Hence, the debate about enlargement is already more than 50 years old. During that half-century, the EU has pursued deepening and widening most of the time in parallel. As new members joined, the EU continued to pursue deeper integration, often stimulated by new challenges raised by the new joiners, which required attention to new policy areas at EU level.
We founded the Single Market after the southern enlargement in the 1980s, and developed substantial cohesion and regional policies. We established the single currency after the Nordic and Austrian accessions in the 1990s, and saw important new developments in foreign and security policies. Since the 2004 accessions, we have witnessed a phenomenal growth in the area of justice, liberty and security, as well as the pursuit of economic competitiveness and socio-economic development with new
methods of integration.
As a consequence of parallel deepening of integration and gradual widening, Europe is today much safer and more prosperous than it was when the integration process started. With 27 Member States and a population of close on 500 million, today's European Union is much stronger and more influential than the EEC 50 years ago with its 6 Member States and a population of less than 200 million.

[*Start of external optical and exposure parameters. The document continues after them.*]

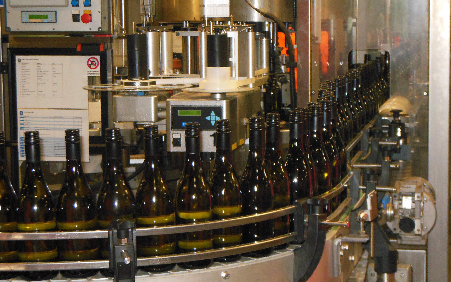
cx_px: 227
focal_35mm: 93
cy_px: 129
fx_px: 1143
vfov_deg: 14.1
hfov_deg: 22.3
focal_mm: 15.5
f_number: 4.6
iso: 1000
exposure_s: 1/60
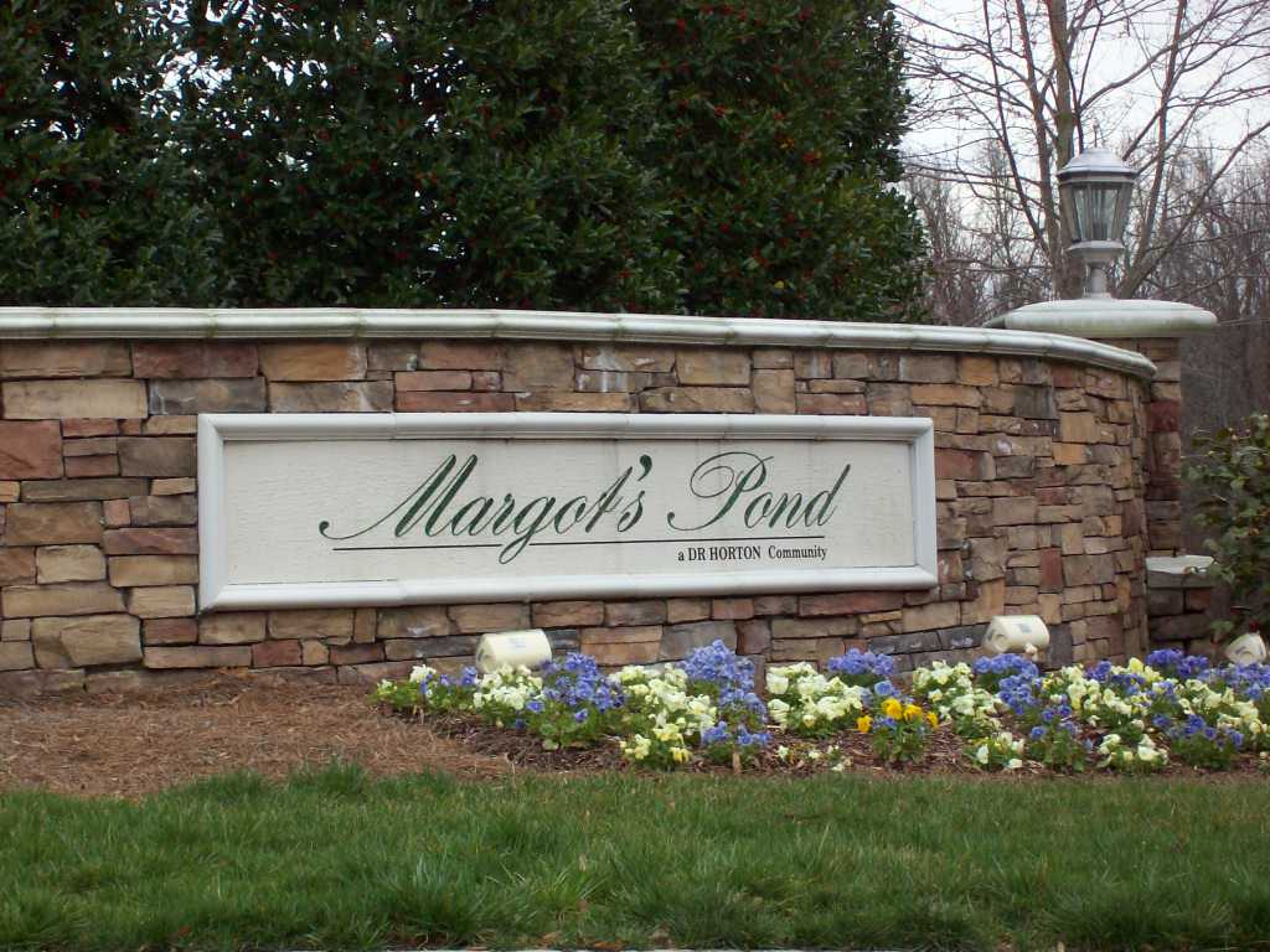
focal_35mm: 108
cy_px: 476
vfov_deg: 13.7
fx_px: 3962
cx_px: 635
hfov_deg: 18.2
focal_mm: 18
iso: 80
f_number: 4.8
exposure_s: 1/212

Deepening and widening are not contradictory, but complementary. It is the combination of the two that has made the EU stronger and increased our leverage in the world economy and politics.
That is why it is of paramount importance for European construction that the European Council last week was able to set the mandate for a new Intergovernmental Conference to conclude preparations of a new Reform Treaty. Deepening of political integration and reform of the Union enables us to continue the gradual and carefully managed accession process, which is based on consolidation and conditionality.